-- Data for this task --
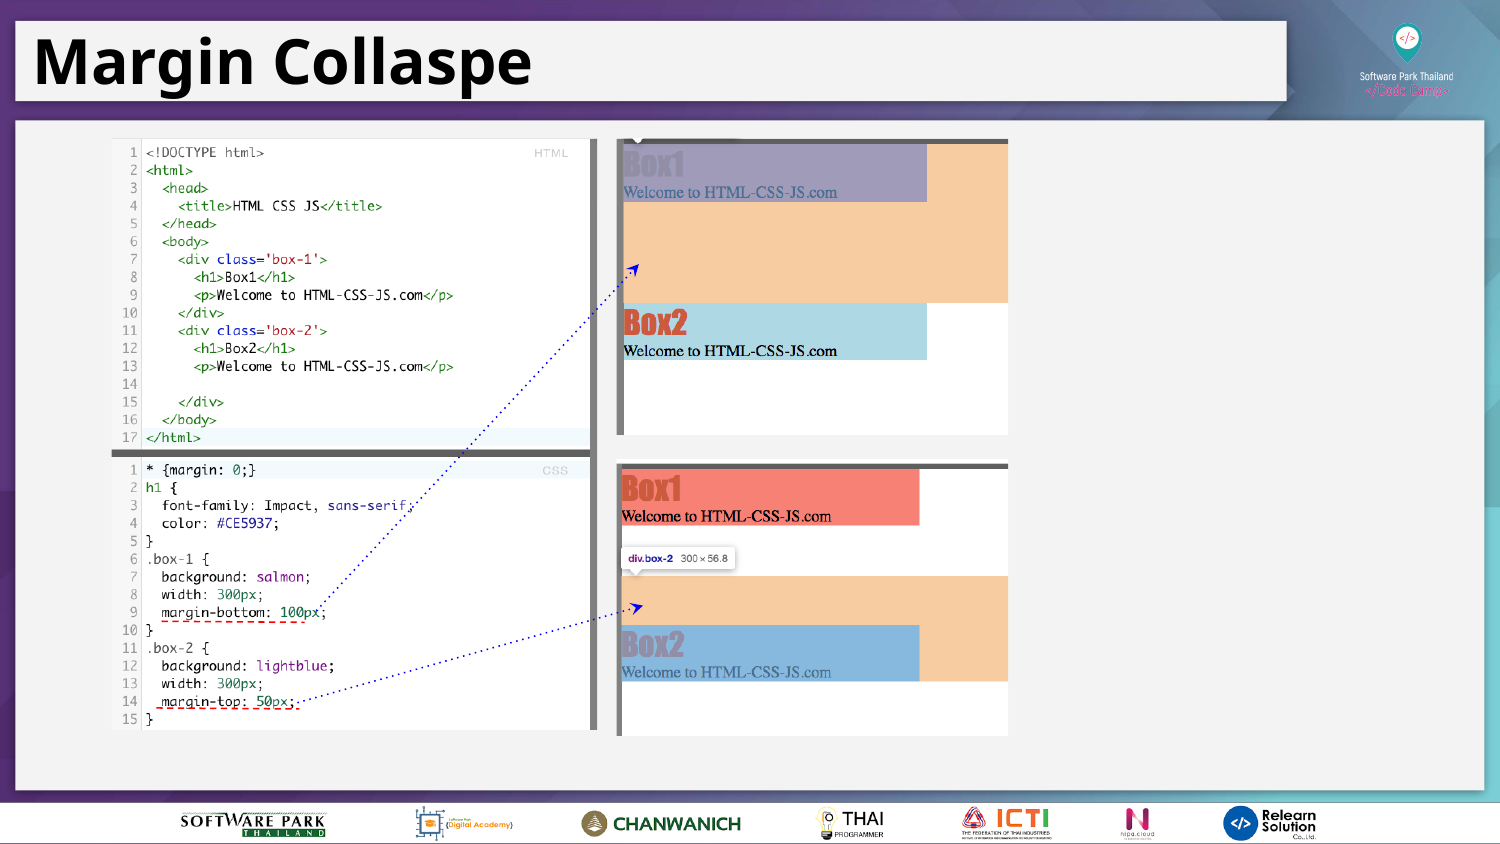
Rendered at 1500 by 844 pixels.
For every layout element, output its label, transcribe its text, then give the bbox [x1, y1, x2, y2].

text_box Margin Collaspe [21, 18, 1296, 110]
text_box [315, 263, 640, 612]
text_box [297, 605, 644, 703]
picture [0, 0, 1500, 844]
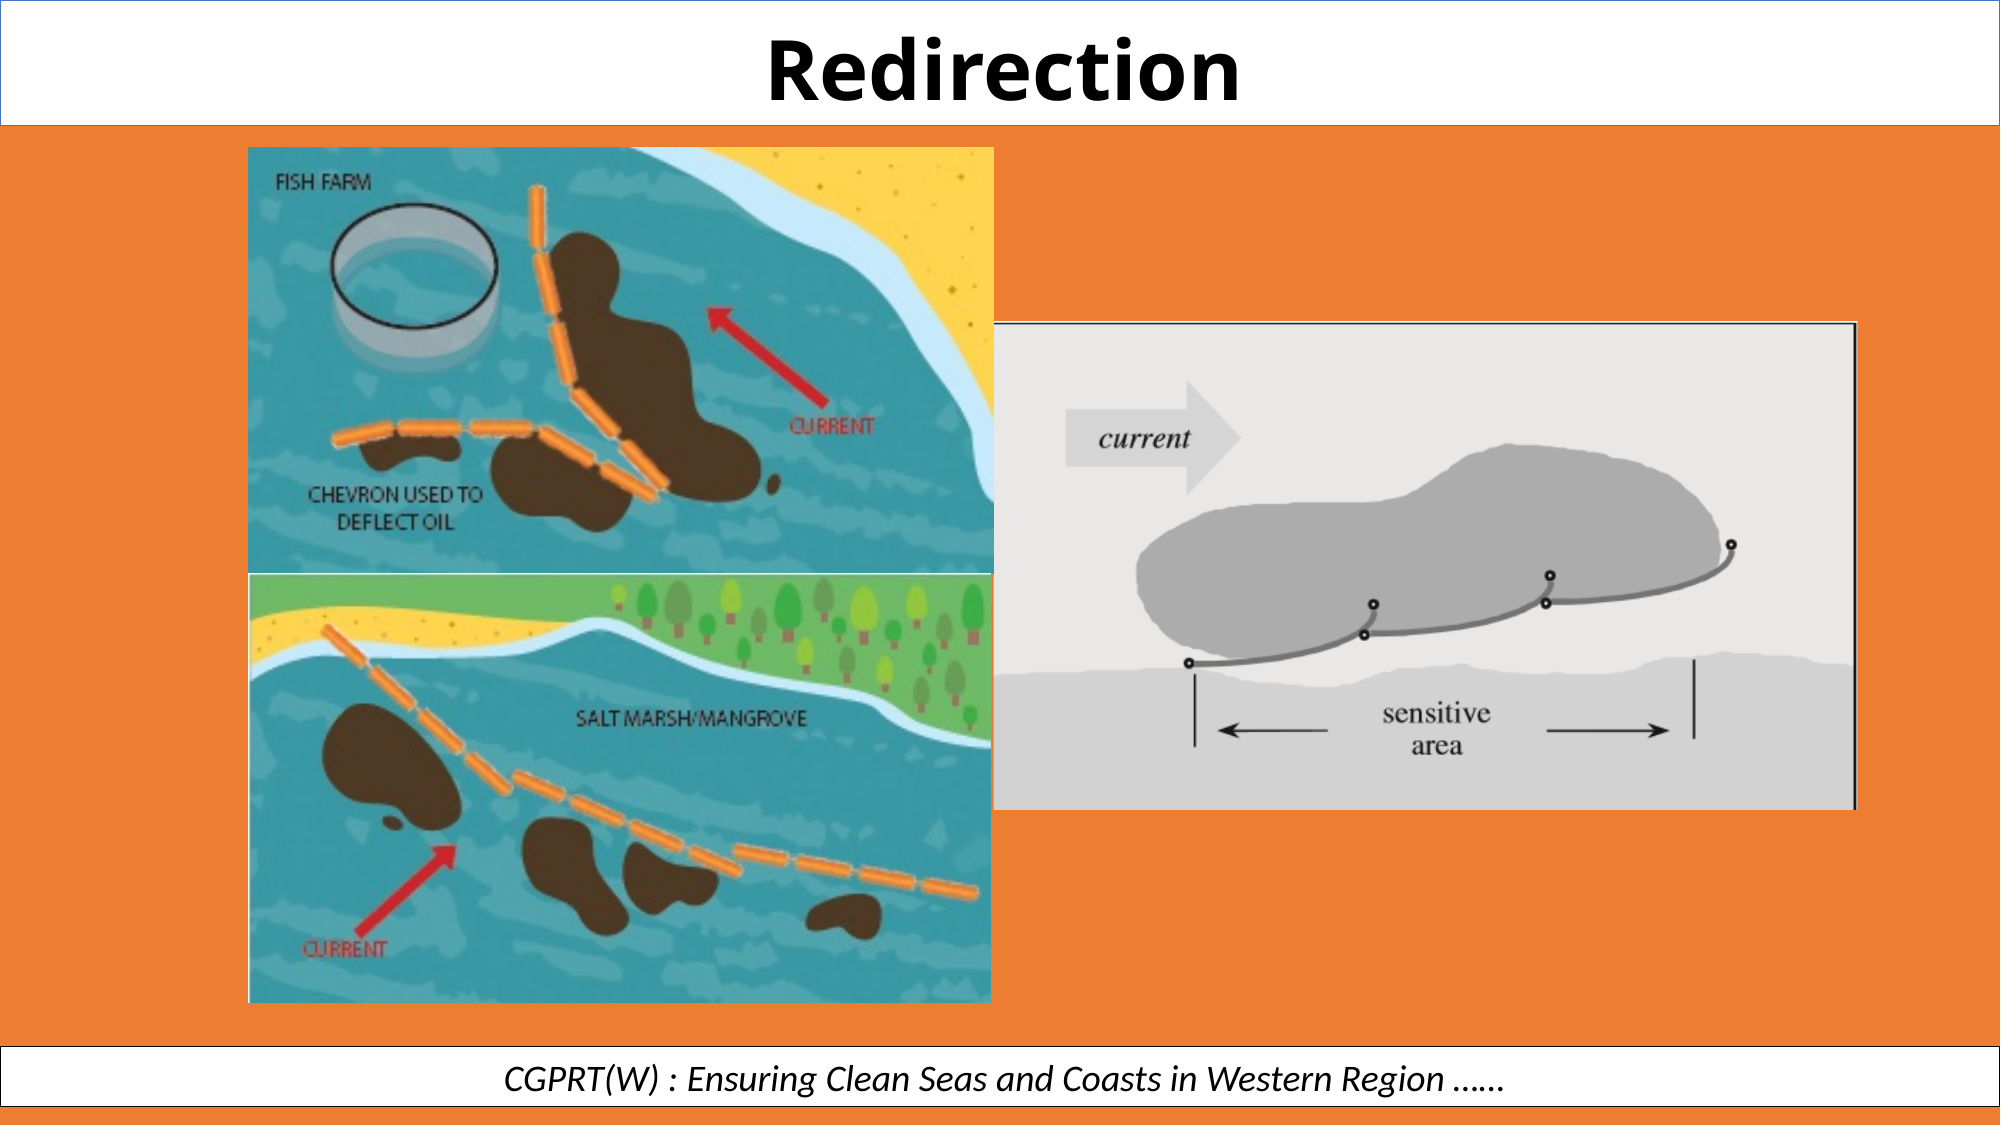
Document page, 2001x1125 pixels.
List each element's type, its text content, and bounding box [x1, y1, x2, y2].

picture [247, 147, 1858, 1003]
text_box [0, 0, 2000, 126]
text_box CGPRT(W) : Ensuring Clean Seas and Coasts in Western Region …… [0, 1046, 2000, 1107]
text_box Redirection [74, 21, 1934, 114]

-- Problem details --
Transcribe word for word only the lines from the one with "text_box [297, 605, 644, 703]" through the end of the listing; every picture is to be omitted.

-- Solution to the exercise --
text_box [297, 605, 644, 703]
picture [0, 0, 1500, 844]
Document page, 2001x1125 pixels.
List each element's type, its text content, and bounding box [x1, y1, x2, y2].

picture [247, 147, 1858, 1003]
text_box [0, 0, 2000, 126]
text_box CGPRT(W) : Ensuring Clean Seas and Coasts in Western Region …… [0, 1046, 2000, 1107]
text_box Redirection [74, 21, 1934, 114]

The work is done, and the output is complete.